Recent Public Health Workforce Hiring Would Be At Risk. The majority of the $100 million state operations funding is for hiring public health staff to support the recommendations of the Future of Public Health workgroup. LHJs are also required to spend at least 70 percent of funding on workforce. There are about 400 state positions and 1,300 local positions supported by Future of Public Health funding, and approximately 80 percent of hires have been made to date. Given the limited flexibility of the CDPH’s funding and the number of state hires made, the state likely would be unable to use existing vacancies in other programs to fully mitigate the elimination of the Future of Public Health funding. Although the administration has not stated an intent to initiate layoffs, they could become necessary. The layoff process is lengthy and would likely take several months, eroding the state’s potential savings. Whether counties would be able to use any other funding sources to support these positions is unclear.

COVID-19 Highlighted Disparities in Public Health Outcomes and Solution May Worsen Trend. The Future of Public Health funding also included specific funding for CDPH and LHJs to address disparities in health outcomes. In part, this is because during and after the pandemic, disparities in certain health outcomes worsened. For example, death rates from drug overdoses had been steadily increasing prior to the pandemic, but increased dramatically during the pandemic and have remained higher than pre-pandemic levels. This increase was greatest among Latino and Native Hawaiian/Pacific Islander populations, whose death rates more than doubled between 2019 and 2022. American Indian/Alaskan Native populations had the highest death rate due to drug overdoses prior to the pandemic and this has persisted with the recent rise. Eliminating funding may hinder CDPH and LHJ efforts to reduce disparities in health outcomes.

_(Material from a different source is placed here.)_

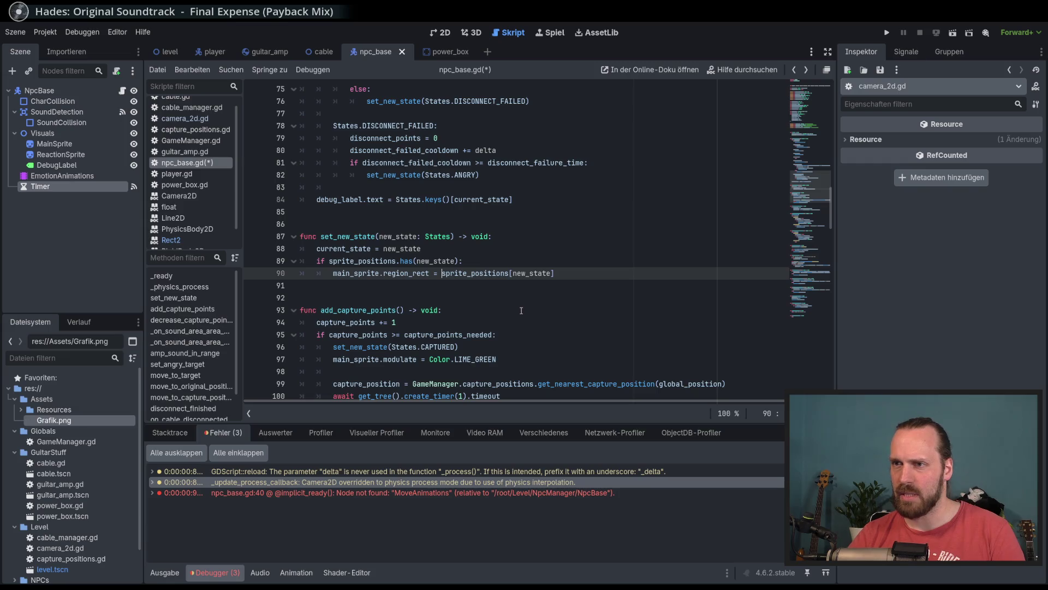
pyautogui.write('Rec')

Legislative Considerations

Weighing Tradeoffs in Reductions to Ongoing Funding. Given the size of the budget deficit, the Governor has proposed a number of budget solutions that reduce ongoing funding for core services in addition to this budget solution. (While there is no single definition of “core services,” we use this term to refer to the ongoing spending level committed to by the Legislature.) The proposed elimination to the Future of Public Health funding very likely would adversely impact the ability of CDPH and LHJs to maintain the effort to improve public health made since the pandemic.

While other proposed budget solutions involve ongoing reductions to core services, this proposal is somewhat unique in that it eliminates the entirety of the recent ongoing augmentation. The Legislature could consider whether there are additional options to reduce one-time or temporary spending elsewhere in the budget to continue some or all of the Future of Public Health funding for another year and have time to fully weigh the tradeoffs of eliminating the funding. In weighing the tradeoffs of the public health budget solution against those of other proposed budget solutions involving core services, the Legislature might consider whether there is a middle ground between fully eliminating and fully maintaining the Future of Public Health funding. (Any reduction to the size of the public health budget solution would however require a budget solution of an equivalent amount elsewhere in the budget.) In considering an amount of funding to maintain, the Legislature could consider, for example, such factors as whether the funding serves to advance legislative priorities (such as the reduction of health disparities) and whether it would minimize disruption to already hired public health workforce.